** RECORDS SHOWN follows **
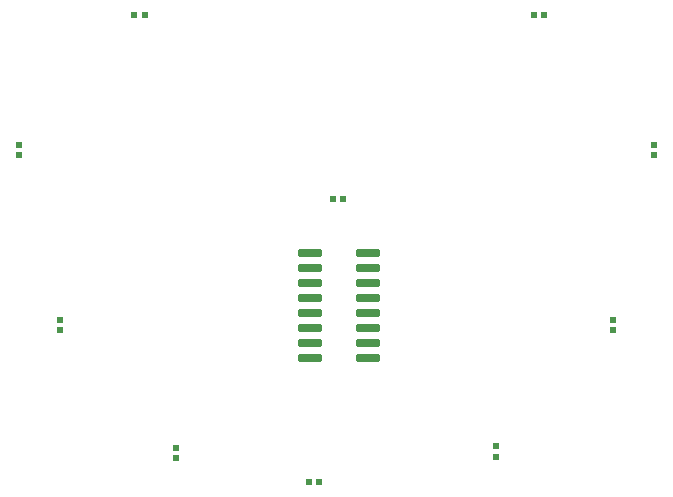
<source format=gbr>
%TF.GenerationSoftware,KiCad,Pcbnew,8.0.7-8.0.7-0~ubuntu24.04.1*%
%TF.CreationDate,2025-01-10T15:06:59-06:00*%
%TF.ProjectId,HeartLEDChaser_PCB,48656172-744c-4454-9443-68617365725f,rev?*%
%TF.SameCoordinates,Original*%
%TF.FileFunction,Paste,Top*%
%TF.FilePolarity,Positive*%
%FSLAX46Y46*%
G04 Gerber Fmt 4.6, Leading zero omitted, Abs format (unit mm)*
G04 Created by KiCad (PCBNEW 8.0.7-8.0.7-0~ubuntu24.04.1) date 2025-01-10 15:06:59*
%MOMM*%
%LPD*%
G01*
G04 APERTURE LIST*
G04 Aperture macros list*
%AMRoundRect*
0 Rectangle with rounded corners*
0 $1 Rounding radius*
0 $2 $3 $4 $5 $6 $7 $8 $9 X,Y pos of 4 corners*
0 Add a 4 corners polygon primitive as box body*
4,1,4,$2,$3,$4,$5,$6,$7,$8,$9,$2,$3,0*
0 Add four circle primitives for the rounded corners*
1,1,$1+$1,$2,$3*
1,1,$1+$1,$4,$5*
1,1,$1+$1,$6,$7*
1,1,$1+$1,$8,$9*
0 Add four rect primitives between the rounded corners*
20,1,$1+$1,$2,$3,$4,$5,0*
20,1,$1+$1,$4,$5,$6,$7,0*
20,1,$1+$1,$6,$7,$8,$9,0*
20,1,$1+$1,$8,$9,$2,$3,0*%
G04 Aperture macros list end*
%ADD10R,0.540000X0.570000*%
%ADD11RoundRect,0.075000X-0.910000X-0.225000X0.910000X-0.225000X0.910000X0.225000X-0.910000X0.225000X0*%
%ADD12R,0.570000X0.540000*%
G04 APERTURE END LIST*
D10*
%TO.C,R11*%
X156820000Y-87260000D03*
X156820000Y-88120000D03*
%TD*%
%TO.C,R9*%
X143440000Y-112790000D03*
X143440000Y-113650000D03*
%TD*%
%TO.C,R5*%
X103050000Y-87260000D03*
X103050000Y-88120000D03*
%TD*%
D11*
%TO.C,U2*%
X127670000Y-96370000D03*
X127670000Y-97640000D03*
X127670000Y-98910000D03*
X127670000Y-100180000D03*
X127670000Y-101450000D03*
X127670000Y-102720000D03*
X127670000Y-103990000D03*
X127670000Y-105260000D03*
X132620000Y-105260000D03*
X132620000Y-103990000D03*
X132620000Y-102720000D03*
X132620000Y-101450000D03*
X132620000Y-100180000D03*
X132620000Y-98910000D03*
X132620000Y-97640000D03*
X132620000Y-96370000D03*
%TD*%
D10*
%TO.C,R6*%
X106500000Y-102080000D03*
X106500000Y-102940000D03*
%TD*%
%TO.C,R7*%
X116350000Y-112930000D03*
X116350000Y-113790000D03*
%TD*%
D12*
%TO.C,R4*%
X113660000Y-76240000D03*
X112800000Y-76240000D03*
%TD*%
%TO.C,R12*%
X146610000Y-76260000D03*
X147470000Y-76260000D03*
%TD*%
D10*
%TO.C,R10*%
X153360000Y-102080000D03*
X153360000Y-102940000D03*
%TD*%
D12*
%TO.C,R8*%
X127581200Y-115795000D03*
X128441200Y-115795000D03*
%TD*%
%TO.C,R3*%
X129610000Y-91830000D03*
X130470000Y-91830000D03*
%TD*%
M02*

</source>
** End of RECORDS SHOWN **
If a line above holds the word "four", count it; then say how many such lines there are and nothing else.

=== RESULT OF THIS TASK ===
2